- _Material supplied_
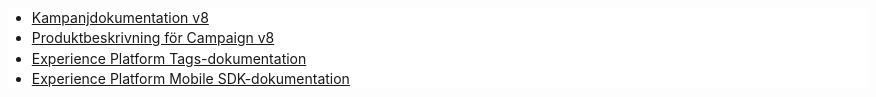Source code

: - [Kampanjdokumentation v8](https://experienceleague.adobe.com/docs/campaign-v8.html?lang=sv-SE)
- [Produktbeskrivning för Campaign v8](https://helpx.adobe.com/se/legal/product-descriptions/adobe-campaign-managed-cloud-services.html)
- [Experience Platform Tags-dokumentation](https://experienceleague.adobe.com/docs/launch.html?lang=sv-SE)
- [Experience Platform Mobile SDK-dokumentation](https://experienceleague.adobe.com/docs/mobile.html?lang=sv-SE)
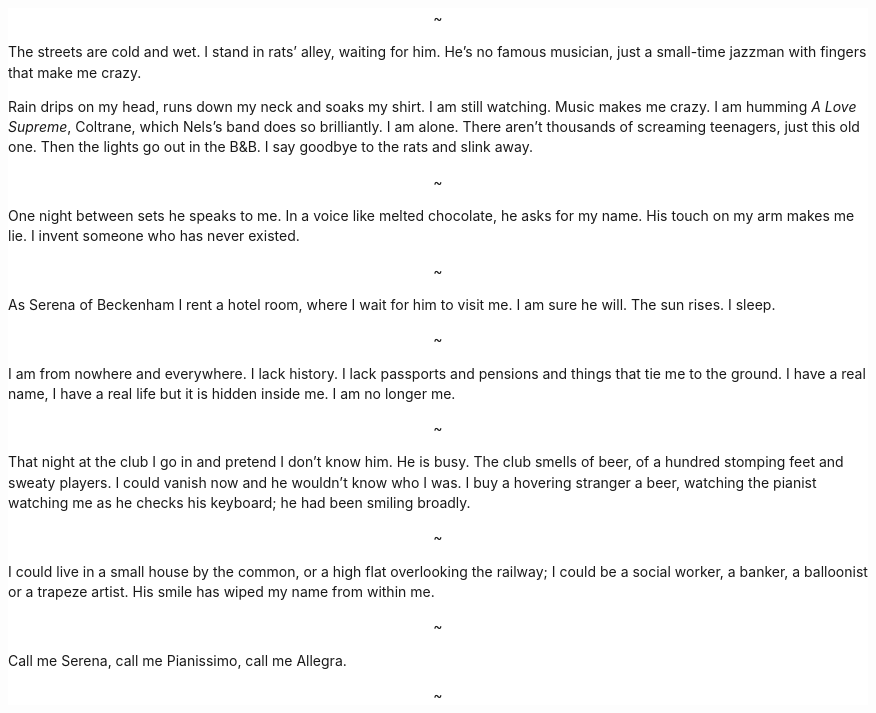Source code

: <p style="text-align: center;">
  ~
</p>

The streets are cold and wet. I stand in rats’ alley, waiting for him. He’s no famous musician, just a small-time jazzman with fingers that make me crazy.

Rain drips on my head, runs down my neck and soaks my shirt. I am still watching. Music makes me crazy. I am humming _A Love Supreme_, Coltrane, which Nels’s band does so brilliantly. I am alone. There aren’t thousands of screaming teenagers, just this old one. Then the lights go out in the B&B. I say goodbye to the rats and slink away.

<p style="text-align: center;">
  ~
</p>

One night between sets he speaks to me. In a voice like melted chocolate, he asks for my name. His touch on my arm makes me lie. I invent someone who has never existed.

<p style="text-align: center;">
  ~
</p>

As Serena of Beckenham I rent a hotel room, where I wait for him to visit me. I am sure he will. The sun rises. I sleep.

<p style="text-align: center;">
  ~
</p>

I am from nowhere and everywhere. I lack history. I lack passports and pensions and things that tie me to the ground. I have a real name, I have a real life but it is hidden inside me. I am no longer me.

<p style="text-align: center;">
  ~
</p>

That night at the club I go in and pretend I don’t know him. He is busy. The club smells of beer, of a hundred stomping feet and sweaty players. I could vanish now and he wouldn’t know who I was. I buy a hovering stranger a beer, watching the pianist watching me as he checks his keyboard; he had been smiling broadly.

<p style="text-align: center;">
  ~
</p>

I could live in a small house by the common, or a high flat overlooking the railway; I could be a social worker, a banker, a balloonist or a trapeze artist. His smile has wiped my name from within me.

<p style="text-align: center;">
  ~
</p>

Call me Serena, call me Pianissimo, call me Allegra.

<p style="text-align: center;">
  ~
</p>
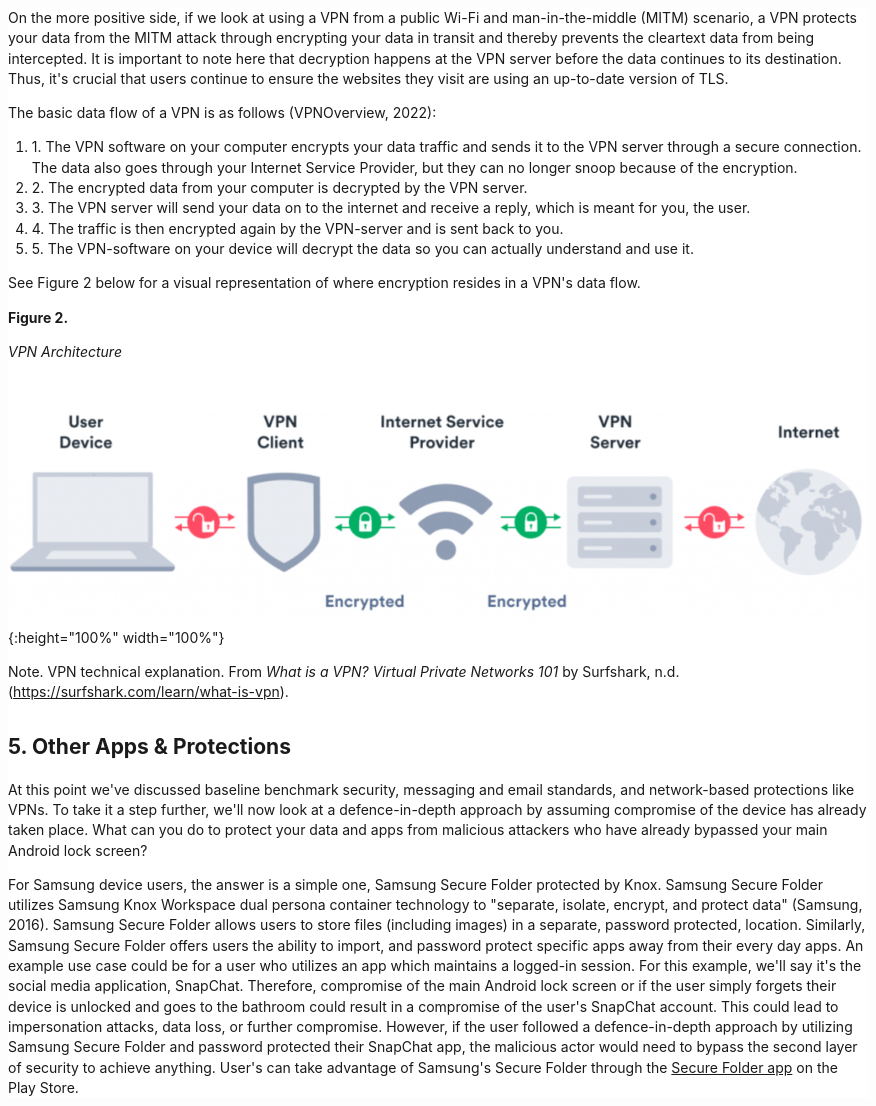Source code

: On the more positive side, if we look at using a VPN from a public Wi-Fi and man-in-the-middle (MITM) scenario, a VPN protects your data from the MITM attack through encrypting your data in transit and thereby prevents the cleartext data from being intercepted. It is important to note here that decryption happens at the VPN server before the data continues to its destination. Thus, it's crucial that users continue to ensure the websites they visit are using an up-to-date version of TLS. 

The basic data flow of a VPN is as follows (VPNOverview, 2022): 
<ol>
    <li>1. The VPN software on your computer encrypts your data traffic and sends it to the VPN server through a secure connection. The data also goes through your Internet Service Provider, but they can no longer snoop because of the encryption.</li>
    <li>2. The encrypted data from your computer is decrypted by the VPN server.</li>
    <li>3. The VPN server will send your data on to the internet and receive a reply, which is meant for you, the user.</li>
    <li>4. The traffic is then encrypted again by the VPN-server and is sent back to you.</li>
    <li>5. The VPN-software on your device will decrypt the data so you can actually understand and use it.</li>
</ol>

See Figure 2 below for a visual representation of where encryption resides in a VPN's data flow.

**Figure 2.**

*VPN Architecture*

![VPN Architecture](/assets/img/blog/android_hardening_guide/vpn_architecture.webp "VPN Architecture"){:height="100%" width="100%"}

Note. VPN technical explanation. From *What is a VPN? Virtual Private Networks 101* by Surfshark, n.d. (<https://surfshark.com/learn/what-is-vpn>).

## 5. Other Apps & Protections
At this point we've discussed baseline benchmark security, messaging and email standards, and network-based protections like VPNs. To take it a step further, we'll now look at a defence-in-depth approach by assuming compromise of the device has already taken place. What can you do to protect your data and apps from malicious attackers who have already bypassed your main Android lock screen?

For Samsung device users, the answer is a simple one, Samsung Secure Folder protected by Knox. Samsung Secure Folder utilizes Samsung Knox Workspace dual persona container technology to "separate, isolate, encrypt, and protect data" (Samsung, 2016). Samsung Secure Folder allows users to store files (including images) in a separate, password protected, location. Similarly, Samsung Secure Folder offers users the ability to import, and password protect specific apps away from their every day apps. An example use case could be for a user who utilizes an app which maintains a logged-in session. For this example, we'll say it's the social media application, SnapChat. Therefore, compromise of the main Android lock screen or if the user simply forgets their device is unlocked and goes to the bathroom could result in a compromise of the user's SnapChat account. This could lead to impersonation attacks, data loss, or further compromise. However, if the user followed a defence-in-depth approach by utilizing Samsung Secure Folder and password protected their SnapChat app, the malicious actor would need to bypass the second layer of security to achieve anything. User's can take advantage of Samsung's Secure Folder through the <a href="https://play.google.com/store/apps/details?id=com.samsung.knox.securefolder" target="_blank">Secure Folder app</a> on the Play Store.
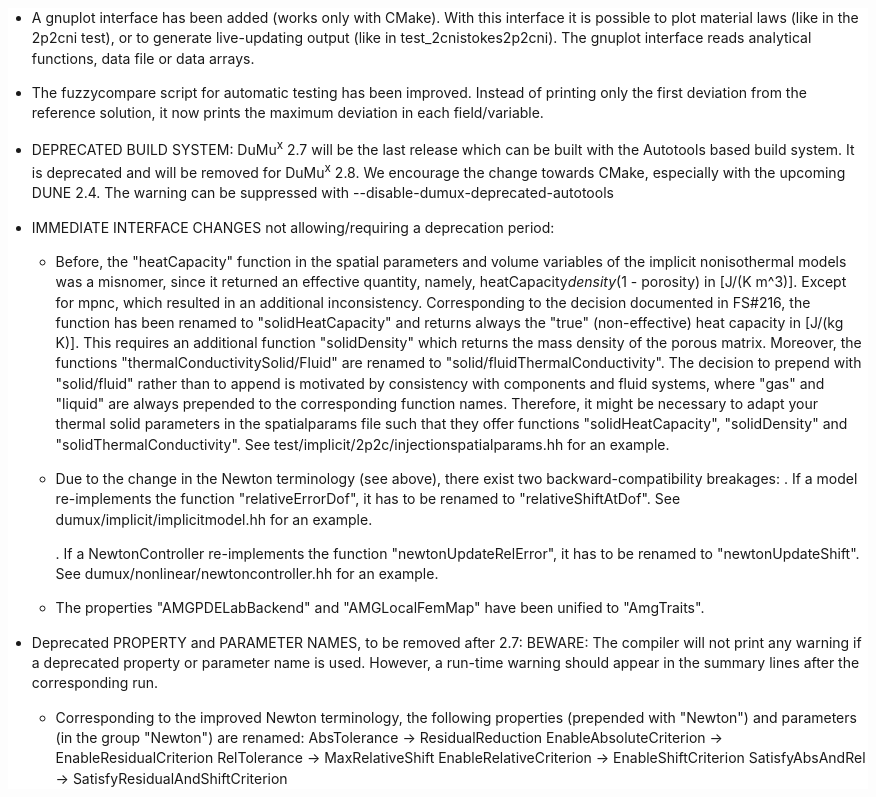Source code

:   - A gnuplot interface has been added (works only with CMake). With
    this interface it is possible to plot material laws (like in the 2p2cni test),
    or to generate live-updating output (like in test_2cnistokes2p2cni).
    The gnuplot interface reads analytical functions, data file or data arrays.

  - The fuzzycompare script for automatic testing has been improved. Instead of
    printing only the first deviation from the reference solution, it now
    prints the maximum deviation in each field/variable.

* DEPRECATED BUILD SYSTEM: DuMu<sup>x</sup> 2.7 will be the last release which can be built
    with the Autotools based build system. It is deprecated and will be removed
    for DuMu<sup>x</sup> 2.8. We encourage the change towards CMake, especially with the
    upcoming DUNE 2.4.
    The warning can be suppressed with --disable-dumux-deprecated-autotools

* IMMEDIATE INTERFACE CHANGES not allowing/requiring a deprecation period:
  - Before, the "heatCapacity" function in the spatial parameters and volume
    variables of the implicit nonisothermal models was a misnomer, since it
    returned an effective quantity, namely,
    heatCapacity*density*(1 - porosity) in [J/(K m^3)].
    Except for mpnc, which resulted in an additional inconsistency.
    Corresponding to the decision documented in FS#216, the function has been
    renamed to "solidHeatCapacity" and returns always the "true" (non-effective)
    heat capacity in [J/(kg K)]. This requires an additional function
    "solidDensity" which returns the mass density of the porous matrix.
    Moreover, the functions "thermalConductivitySolid/Fluid" are renamed to
    "solid/fluidThermalConductivity". The decision to prepend with "solid/fluid"
    rather than to append is motivated by consistency with components and fluid
    systems, where "gas" and "liquid" are always prepended to the corresponding
    function names.
    Therefore, it might be necessary to adapt your thermal solid parameters in
    the spatialparams file such that they offer functions "solidHeatCapacity",
    "solidDensity" and "solidThermalConductivity". See
    test/implicit/2p2c/injectionspatialparams.hh for an example.

  - Due to the change in the Newton terminology (see above), there exist two
    backward-compatibility breakages:
    . If a model re-implements the function "relativeErrorDof", it has to be
      renamed to "relativeShiftAtDof". See dumux/implicit/implicitmodel.hh for
      an example.

    . If a NewtonController re-implements the function "newtonUpdateRelError",
      it has to be renamed to "newtonUpdateShift". See
      dumux/nonlinear/newtoncontroller.hh for an example.

  - The properties "AMGPDELabBackend" and "AMGLocalFemMap" have been unified to
    "AmgTraits".

* Deprecated PROPERTY and PARAMETER NAMES, to be removed after 2.7: BEWARE: The
  compiler will not print any warning if a deprecated property or parameter name
  is used. However, a run-time warning should appear in the summary lines after
  the corresponding run.
  - Corresponding to the improved Newton terminology, the following properties
    (prepended with "Newton") and parameters (in the group "Newton") are
    renamed:
    AbsTolerance -> ResidualReduction
    EnableAbsoluteCriterion -> EnableResidualCriterion
    RelTolerance -> MaxRelativeShift
    EnableRelativeCriterion -> EnableShiftCriterion
    SatisfyAbsAndRel -> SatisfyResidualAndShiftCriterion
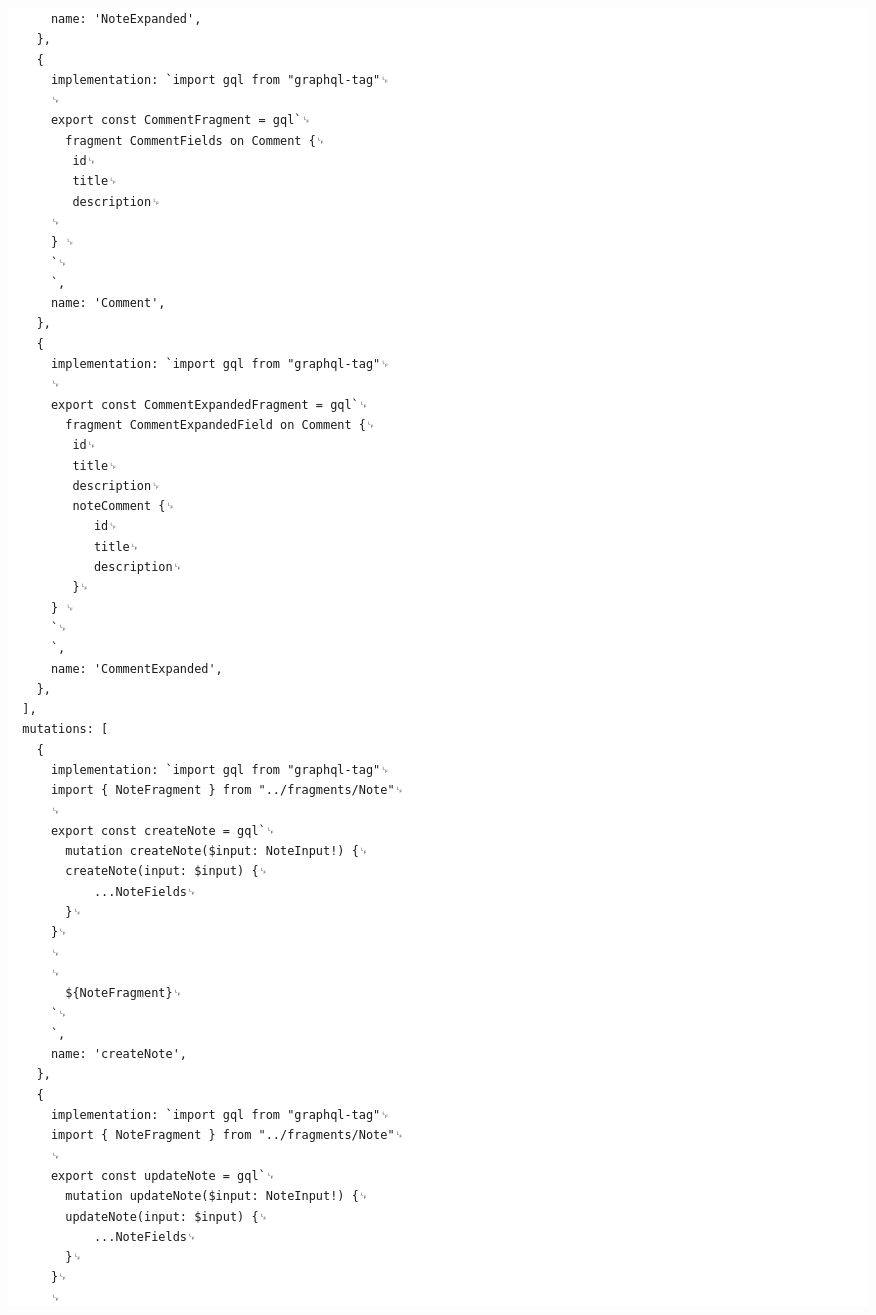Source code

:          name: 'NoteExpanded',
        },
        {
          implementation: `import gql from "graphql-tag"␊
          ␊
          export const CommentFragment = gql`␊
            fragment CommentFields on Comment {␊
             id␊
             title␊
             description␊
          ␊
          } ␊
          `␊
          `,
          name: 'Comment',
        },
        {
          implementation: `import gql from "graphql-tag"␊
          ␊
          export const CommentExpandedFragment = gql`␊
            fragment CommentExpandedField on Comment {␊
             id␊
             title␊
             description␊
             noteComment {␊
                id␊
                title␊
                description␊
             }␊
          } ␊
          `␊
          `,
          name: 'CommentExpanded',
        },
      ],
      mutations: [
        {
          implementation: `import gql from "graphql-tag"␊
          import { NoteFragment } from "../fragments/Note"␊
          ␊
          export const createNote = gql`␊
            mutation createNote($input: NoteInput!) {␊
            createNote(input: $input) {␊
                ...NoteFields␊
            }␊
          }␊
          ␊
          ␊
            ${NoteFragment}␊
          `␊
          `,
          name: 'createNote',
        },
        {
          implementation: `import gql from "graphql-tag"␊
          import { NoteFragment } from "../fragments/Note"␊
          ␊
          export const updateNote = gql`␊
            mutation updateNote($input: NoteInput!) {␊
            updateNote(input: $input) {␊
                ...NoteFields␊
            }␊
          }␊
          ␊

- _Task brief_
Check each line above for the string "Serena" and show the ones that have it.

- _Result_
As Serena of Beckenham I rent a hotel room, where I wait for him to visit me. I am sure he will. The sun rises. I sleep.
Call me Serena, call me Pianissimo, call me Allegra.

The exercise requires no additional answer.